By AUDREY FISCHER
The Library of Congress was housed under a billowing tent at the National Book Festival, where visitors explored the institution’s past, present and future as well as their own.
Activities in the Library of Congress pavilion ranged from learning fun facts about the nation’s oldest federal cultural institution to accessing treasures from around the world on the World Digital Library website (www.wdl.org).
Library experts were on hand to connect visitors to their families’ histories through genealogical research tools, to show them how to preserve their family photos and to enable them to listen to voices from the past through folklife recordings.
Visitors could “Ask a Librarian” their reference questions, connect to Congress through a federal legislative information site known as THOMAS (thomas.loc.gov), learn how to copyright their creative works, participate in the Veterans History Project and get a glimpse of “a day at the Library.”
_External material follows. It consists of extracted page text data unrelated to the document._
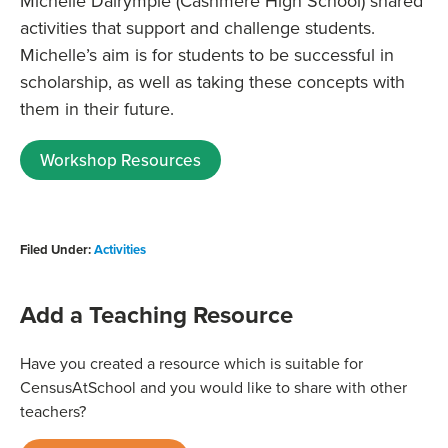
Michelle Dalrymple (Cashmere High School)
shared
activities that support and challenge students.
Michelle’s aim is for students to be successful in
scholarship, as well as taking these concepts with
them in their future.
Workshop Resources
Filed Under:
Activities
Add a Teaching Resource
Have you created a resource which is suitable for
CensusAtSchool and you would like to share with other
teachers?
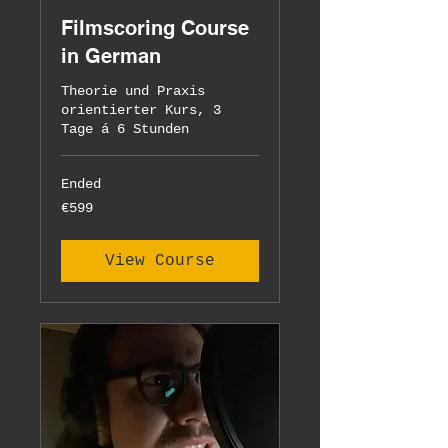
Filmscoring Course
in German
Theorie und Praxis
orientierter Kurs, 3
Tage á 6 Stunden
Ended
599
€599
euros
View Course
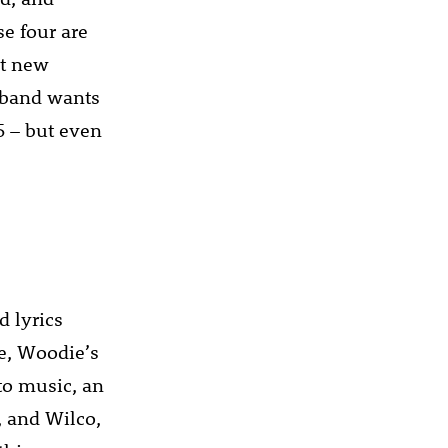
se four are
ot new
 band wants
5 – but even
 lyrics
e, Woodie’s
to music, an
, and Wilco,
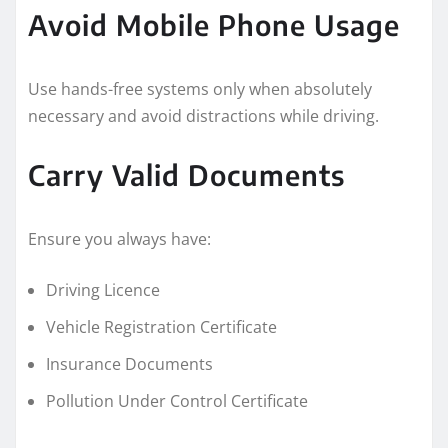
Avoid Mobile Phone Usage
Use hands-free systems only when absolutely
necessary and avoid distractions while driving.
Carry Valid Documents
Ensure you always have:
Driving Licence
Vehicle Registration Certificate
Insurance Documents
Pollution Under Control Certificate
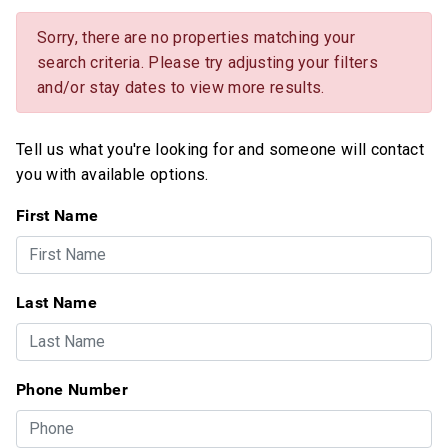
Sorry, there are no properties matching your
search criteria. Please try adjusting your filters
and/or stay dates to view more results.
Tell us what you're looking for and someone will contact
you with available options.
First Name
Last Name
Phone Number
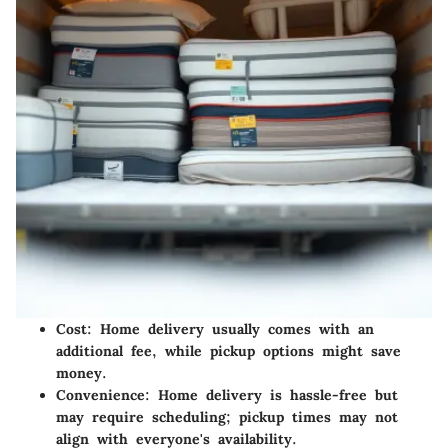
Cost:
Home delivery usually comes with an
additional fee, while pickup options might save
money.
Convenience:
Home delivery is hassle-free but
may require scheduling; pickup times may not
align with everyone's availability.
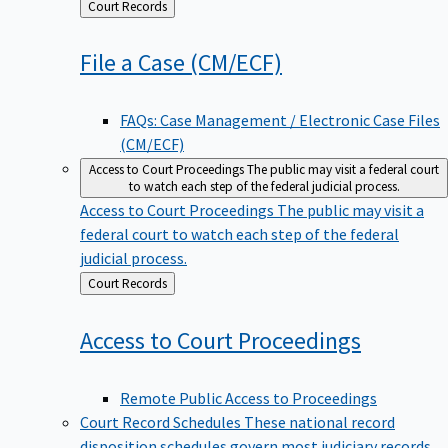
Back
Court Records
to
File a Case
(CM/ECF)
FAQs: Case Management / Electronic Case Files
(CM/ECF)
Access to Court Proceedings
The public may visit a federal court
to watch each step of the federal judicial process.
Access to Court Proceedings
The public may visit a
federal court to watch each step of the federal
judicial process.
Back
Court Records
to
Access to Court
Proceedings
Remote Public Access to Proceedings
Court Record Schedules
These national record
disposition schedules govern most judiciary records,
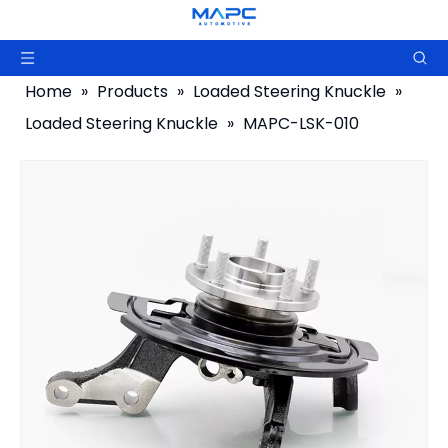
Home
»
Products
»
Loaded Steering Knuckle
»
Loaded Steering Knuckle
»
MAPC-LSK-010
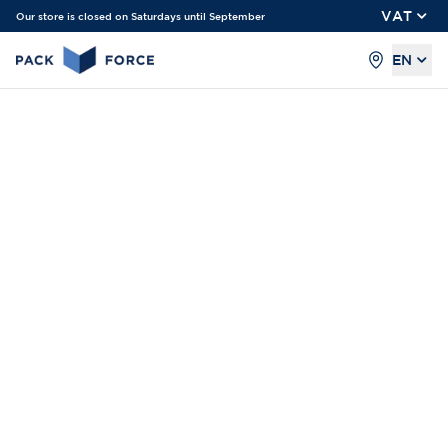
VAT
Our store is closed on Saturdays until September
EN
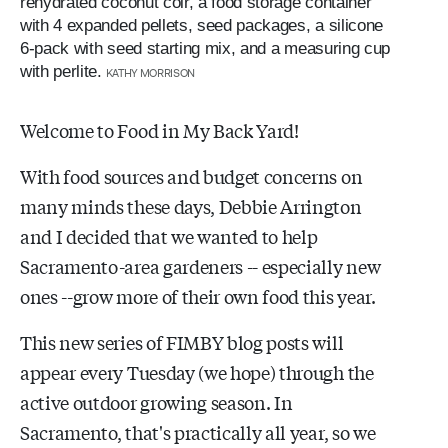
rehydrated coconut coir, a food storage container
with 4 expanded pellets, seed packages, a silicone
6-pack with seed starting mix, and a measuring cup
with perlite.
KATHY MORRISON
Welcome to Food in My Back Yard!
With food sources and budget concerns on
many minds these days, Debbie Arrington
and I decided that we wanted to help
Sacramento-area gardeners -- especially new
ones --grow more of their own food this year.
This new series of FIMBY blog posts will
appear every Tuesday (we hope) through the
active outdoor growing season. In
Sacramento, that's practically all year, so we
Visitors also could see how digital talking-book technology is being used by the Library of Congress to assist the visually impaired. And they could learn how digital technology is being used to preserve the past—in various formats—and make those resources accessible on the web.
Launched earlier this year, the Library's National Jukebox (www.loc.gov/jukebox/) makes early-20th-century historical sound recordings available to the public free of charge. These and other sound recordings, films and radio and television broadcasts are housed at the Library’s Packard campus for Audio Visual Conservation in Culpeper, Va., which opened in 2007. For the first time in the festival’s history, staff members from the Packard Campus were on hand at the festival to highlight their collections and answer questions.
“Many people don’t know that the Library of Congress preserves recorded sound and moving images, and that we have a state-of-the-art facility where we do this work,” said Gene DeAnna, head of the Recorded Sound Section.